- _Task statement_:
Copy out the text of every record below word for word, leaving out the pictures.

☆ ☆ ☆ ☆ ☆

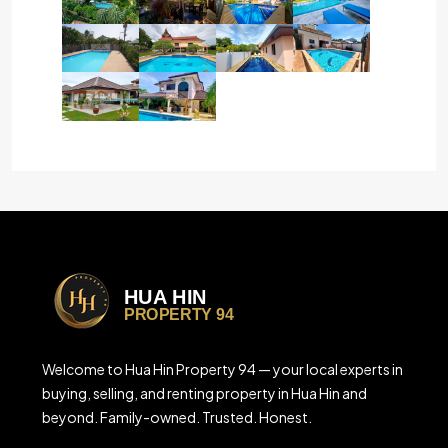
Welcome to Hua Hin Property 94 — your local experts in
buying, selling, and renting property in Hua Hin and
beyond. Family-owned. Trusted. Honest.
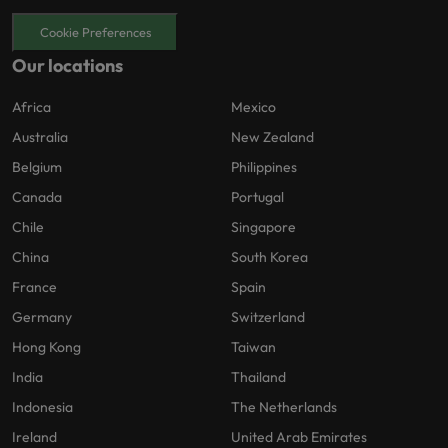
Cookie Preferences
Our locations
Africa
Mexico
Australia
New Zealand
Belgium
Philippines
Canada
Portugal
Chile
Singapore
China
South Korea
France
Spain
Germany
Switzerland
Hong Kong
Taiwan
India
Thailand
Indonesia
The Netherlands
Ireland
United Arab Emirates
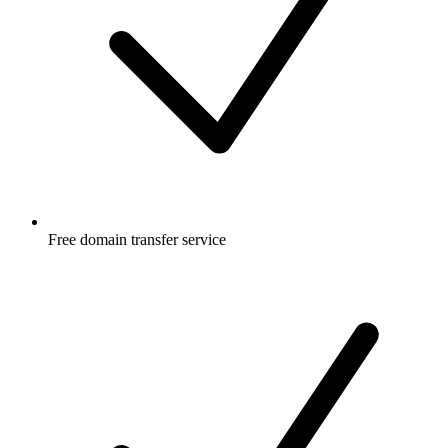
Free
domain transfer service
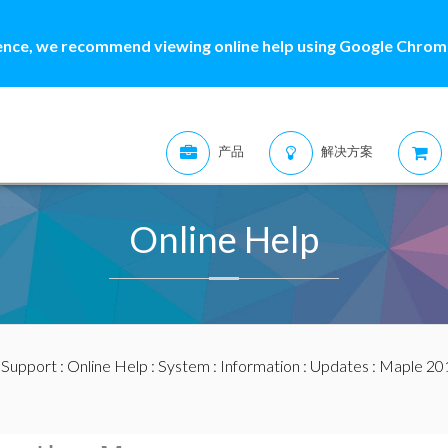
ence, we recommend viewing online help using Google Chrome
产品
解决方案
Online Help
:
Support
:
Online Help
:
System
:
Information
:
Updates
:
Maple 20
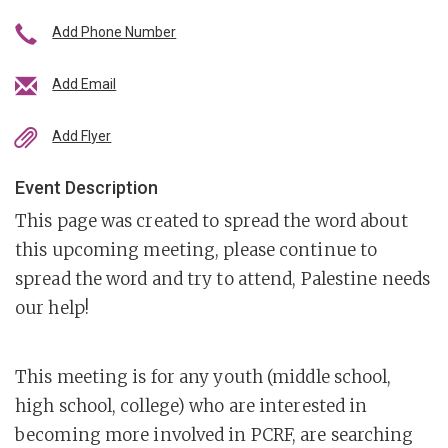
Add Phone Number
Add Email
Add Flyer
Event Description
This page was created to spread the word about
this upcoming meeting, please continue to
spread the word and try to attend, Palestine needs
our help!
This meeting is for any youth (middle school,
high school, college) who are interested in
becoming more involved in PCRF, are searching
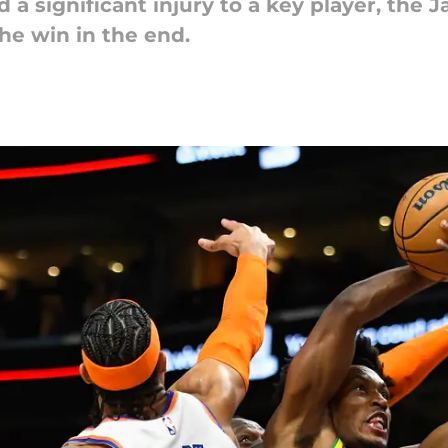
nd a significant injury to a key player, the
he win in the end.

☆ ☆ ☆ ☆ ☆

- _Solution for this problem_:
Welcome to Hua Hin Property 94 — your local experts in
buying, selling, and renting property in Hua Hin and
beyond. Family-owned. Trusted. Honest.
Cookie Preferences
Our locations
Africa
Mexico
Australia
New Zealand
Belgium
Philippines
Canada
Portugal
Chile
Singapore
China
South Korea
France
Spain
Germany
Switzerland
Hong Kong
Taiwan
India
Thailand
Indonesia
The Netherlands
Ireland
United Arab Emirates
Free
domain transfer service
ence, we recommend viewing online help using Google Chrome
产品
解决方案
Online Help
:
Support
:
Online Help
:
System
:
Information
:
Updates
:
Maple 20
Add Phone Number
Add Email
Add Flyer
Event Description
This page was created to spread the word about
this upcoming meeting, please continue to
spread the word and try to attend, Palestine needs
our help!
This meeting is for any youth (middle school,
high school, college) who are interested in
becoming more involved in PCRF, are searching
nd a significant injury to a key player, the
he win in the end.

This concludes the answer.